Task item: The pictures stay out. Please retype every line below exactly.

Data for analysis:
******

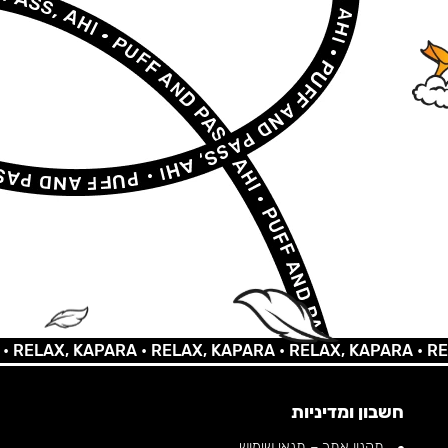
AX, KAPARA •
RELAX, KAPARA •
RELAX, KAPARA •
RELAX,
חשבון ומדיניות
תקנון אתר – תנאי שימוש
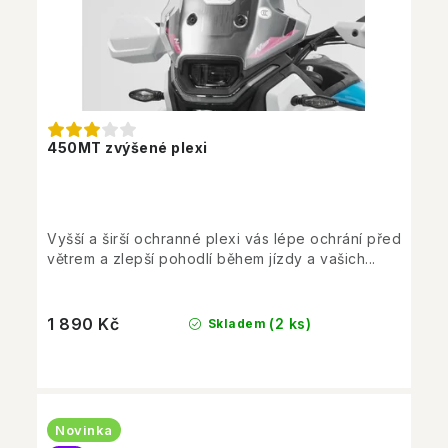
450MT zvýšené plexi
Vyšší a širší ochranné plexi vás lépe ochrání před
větrem a zlepší pohodlí během jízdy a vašich...
1 890 Kč
(2 ks)
Skladem
Novinka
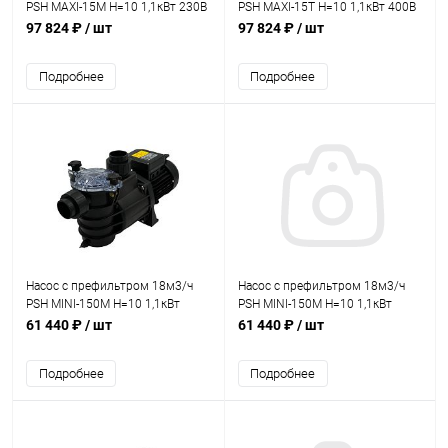
PSH MAXI-15M Н=10 1,1кВт 230В
PSH MAXI-15T Н=10 1,1кВт 400В
(морская вода) (1MAX0150M2V)
(морская вода) (1MAX0150T4V)
97 824 ₽
/ шт
97 824 ₽
/ шт
Подробнее
Подробнее
Насос с префильтром 18м3/ч
Насос с префильтром 18м3/ч
PSH MINI-150M Н=10 1,1кВт
PSH MINI-150M Н=10 1,1кВт
230В (морская вода)
230В (морская вода)
61 440 ₽
/ шт
61 440 ₽
/ шт
(1MIN0150M2V)
(1MIN2150M2V)
Подробнее
Подробнее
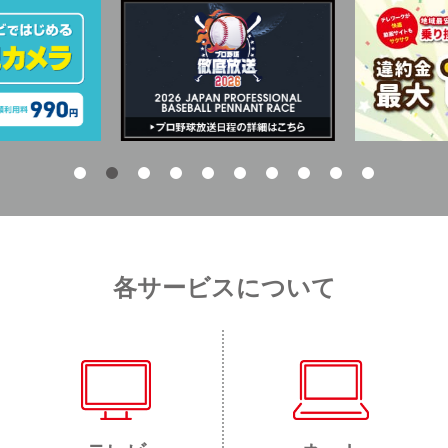
各サービスについて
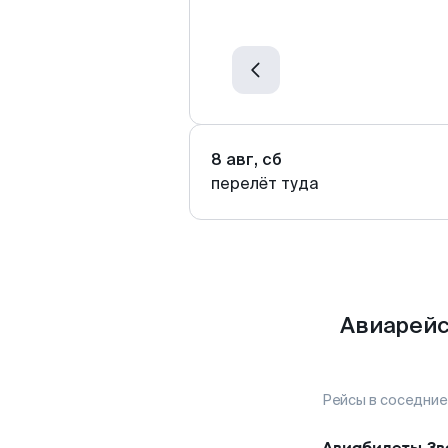
8 авг, сб
перелёт туда
Авиарейс
Рейсы в соседние
Авиабилеты
Зв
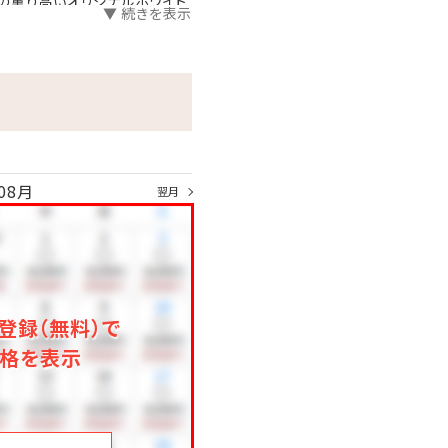
の薫り高いオリジナルホワイト
▼ 続きを表示
い。
ール実施期間）
来たてをお席までお届けいたしま
ます。
08月
翌月
登録（無料）で
格を表示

******

Response to this exercise:
AX, KAPARA •
RELAX, KAPARA •
RELAX, KAPARA •
RELAX,
חשבון ומדיניות
תקנון אתר – תנאי שימוש
450MT zvýšené plexi
Vyšší a širší ochranné plexi vás lépe ochrání před
větrem a zlepší pohodlí během jízdy a vašich...
1 890 Kč
(2 ks)
Skladem
Novinka
PSH MAXI-15M Н=10 1,1кВт 230В
PSH MAXI-15T Н=10 1,1кВт 400В
(морская вода) (1MAX0150M2V)
(морская вода) (1MAX0150T4V)
97 824 ₽
/ шт
97 824 ₽
/ шт
Подробнее
Подробнее
Насос с префильтром 18м3/ч
Насос с префильтром 18м3/ч
PSH MINI-150M Н=10 1,1кВт
PSH MINI-150M Н=10 1,1кВт
230В (морская вода)
230В (морская вода)
61 440 ₽
/ шт
61 440 ₽
/ шт
(1MIN0150M2V)
(1MIN2150M2V)
Подробнее
Подробнее
各サービスについて
8 авг, сб
перелёт туда
Авиарейс
Рейсы в соседние
Авиабилеты
Зв
の薫り高いオリジナルホワイト
▼ 続きを表示
い。
ール実施期間）
来たてをお席までお届けいたしま
ます。
08月
翌月
登録（無料）で
格を表示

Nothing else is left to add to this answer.